Response to Q3: Thank you for your question. Shorter responses generally result in lower accuracy. In our reward setting, incorrect answers receive negative rewards and generating shorter responses tends to reduce the average reward. As a result, the training process will converges to a dynamic equilibrium, where the average rewards of both long and short responses become comparable. So, the final model will not always generate shorter responses.

评论

Thanks for the detailed responses, which have solved my concerns. I will raise my score accordingly.

评论

We sincerely appreciate Reviewer x1rq's insightful suggestions and comments. We will polish the analysis regarding the distinction between long and short answers, as well as the related statistics, and incorporate them into the paper. In addition, following the reviewer’s advice, we will also include a discussion on the design choice of using paired data in SFT.

Best regards,
The Authors of Submission #2048

最终决定

This paper presents Thinkless, a learnable framework enabling LLMs to adaptively choose between short-form and long-form reasoning based on task complexity. The approach uses supervised fine-tuning with control tokens and a novel Decoupled Group Relative Policy Optimization (DeGRPO) algorithm that prevents mode collapse by separating optimization objectives for mode selection and response accuracy.

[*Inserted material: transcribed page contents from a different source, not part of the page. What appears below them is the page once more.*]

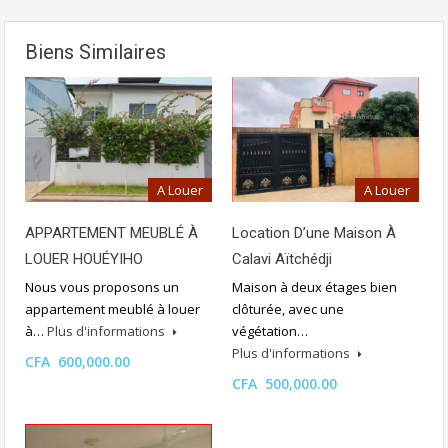
Biens Similaires
A Louer
A Louer
APPARTEMENT MEUBLÉ À
Location D’une Maison À
LOUER HOUÉYIHO
Calavi Aïtchédji
Nous vous proposons un
Maison à deux étages bien
appartement meublé à louer
clôturée, avec une
à…
Plus d'informations
végétation…
Plus d'informations
CFA 600,000.00
CFA 500,000.00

The paper addresses an important efficiency problem by tackling computational waste when models use extensive reasoning on simple problems. The technical solution is well-motivated, with DeGRPO effectively solving mode collapse through decoupled loss functions with clear theoretical justification. The authors provide comprehensive experimental analysis with thorough training dynamics evaluation across multiple mathematical benchmarks, demonstrating significant efficiency gains of 50-90% reduction in thinking tokens while maintaining comparable accuracy.

The distinction between short and long modes lacks clear definition and may overfit to distillation sources rather than true reasoning complexity. Additionally, the evaluation scope is limited primarily to mathematical reasoning, leaving generalizability to other domains uncertain.

Following the discussion phase, authors have adequately addressed major reviewer concerns regarding mode collapse solutions and experimental validation. The technical contribution of DeGRPO and practical importance of efficient reasoning allocation outweigh the limitations, making this a valuable contribution to the field. Thus I recommend to accept this paper.